Strona:Maria Rodziewiczówna - Szary proch.djvu/81

Ta strona została skorygowana.

— Czemu trzeba? Albo człowiek drzewo, korzenie ma? Każdemu droga wolna.
— Nie każdemu.
— Może nie tobie naprzykład?
— A mnie, myślisz, ochota trzyma?
— A cóż? Magdalenka?
— Choroba na nią! — zaklął cieśla.
— Ot, nie gadaj, oczami ją zjadasz. Na twojem miejscu jużbym dawno skończył...
— Skończę i ja — burknął złowieszczo Krytof. — Niechno żniwa miną!
— Ot, i zgnijesz!
— Zgnije Szwedas prędzej!
Rozalka podniosła głowę i z uwagą spojrzała na brata. Co on myślał o Szwedasie?
— Sprzątnij mi tę miskę z przed nosa — zawołał na nią. — Chleba w torbę włóż. Pójdę na noc.

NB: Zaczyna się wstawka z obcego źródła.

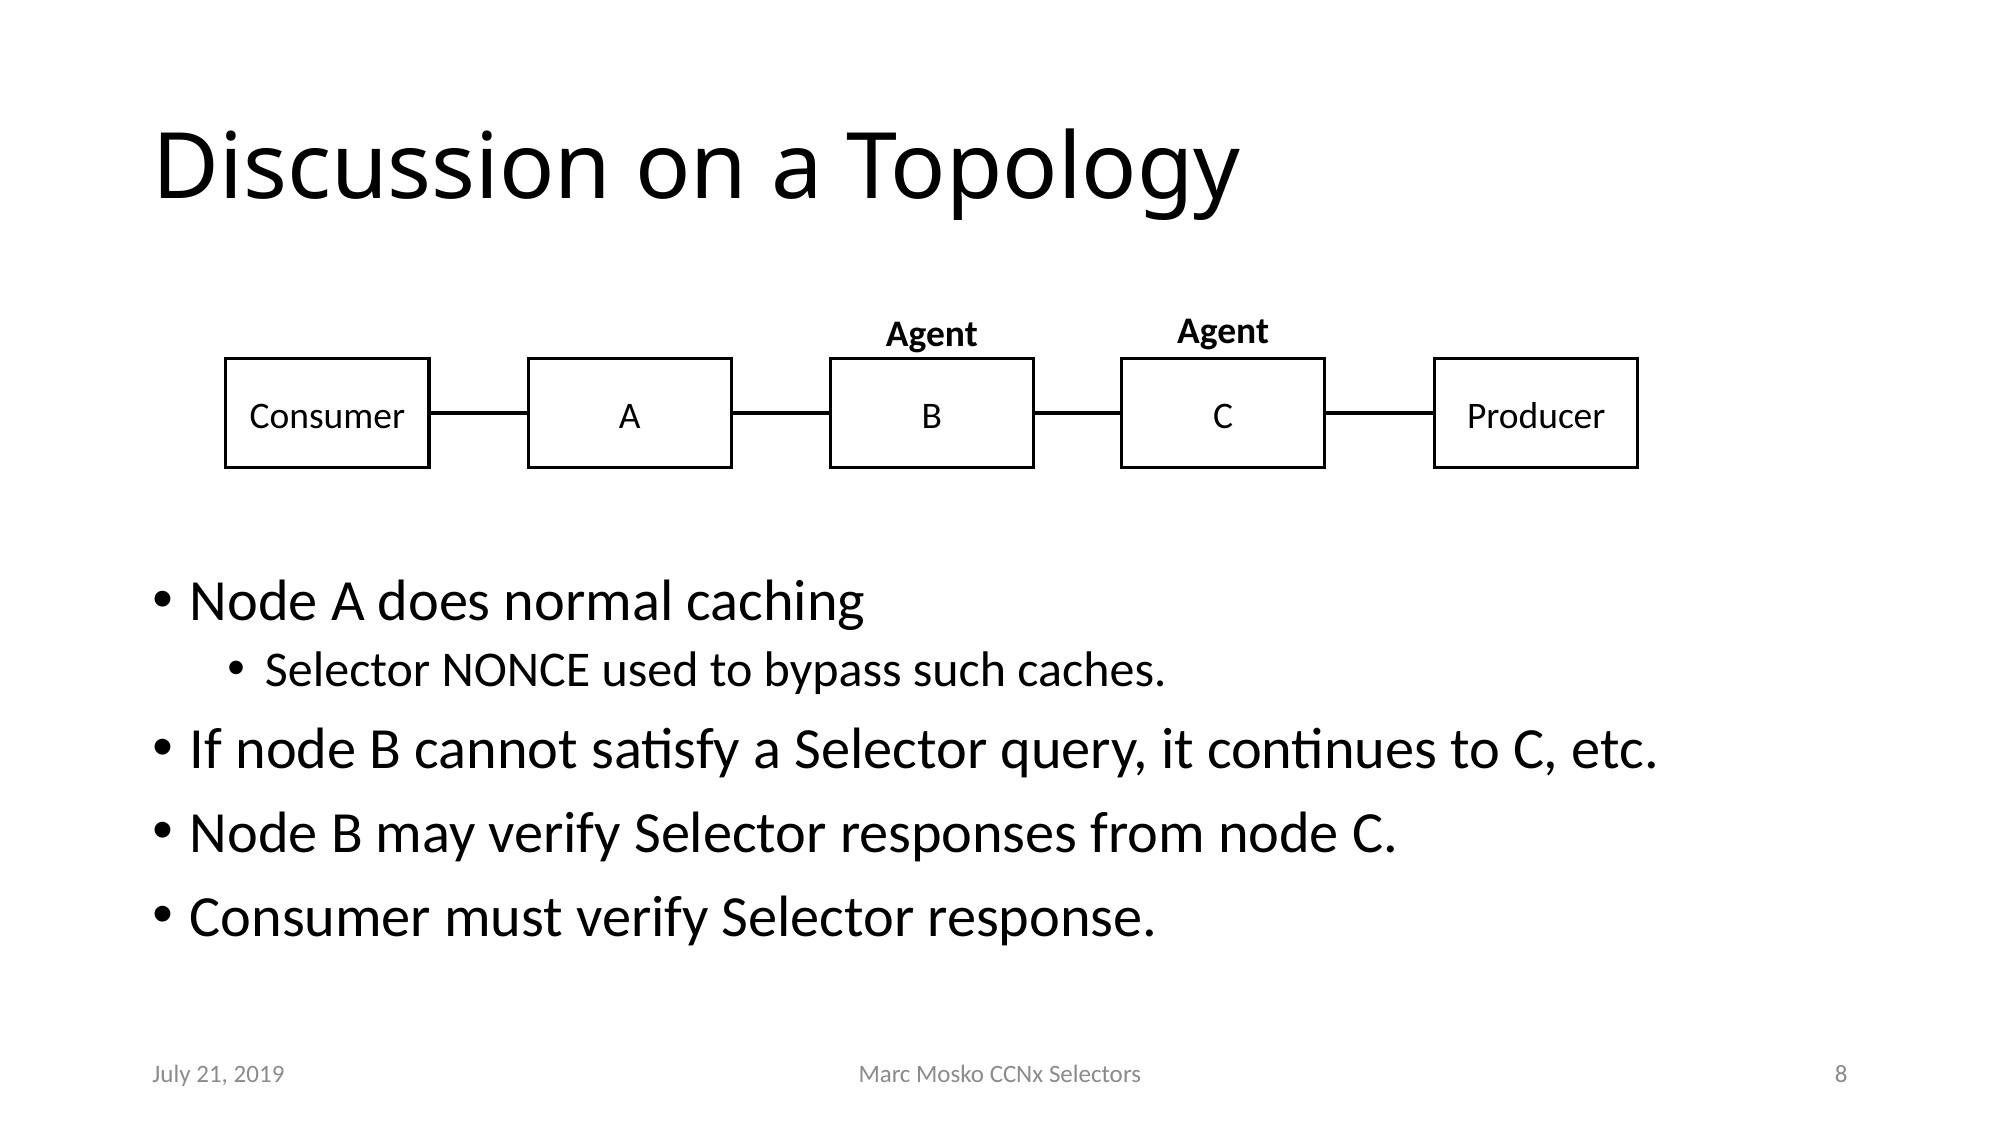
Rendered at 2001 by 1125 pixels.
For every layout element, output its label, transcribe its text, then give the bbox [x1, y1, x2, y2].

— Do roboty? — spytał Wawer.
— Aha, ale prędko wrócę. Jeszcze się zobaczymy.
— A trzeba, bo myślę ojcu na nową chatę drzewa kupić i zwieźć. Może mu ją zbudujesz?
— Mogę, i owszem! Rozalka, ty nigdzie nie pójdziesz?
— Owszem. Do Ilgian na odpust w piątek.
— Sama?
— Nie, z Maryjką i Szlugurisową Barbarą.
— To ci ochota, w taki upał nogi zrywać! Co ty myślisz: wyprostuje ci Pan Bóg Rufina? — zaśmiał się Wawer.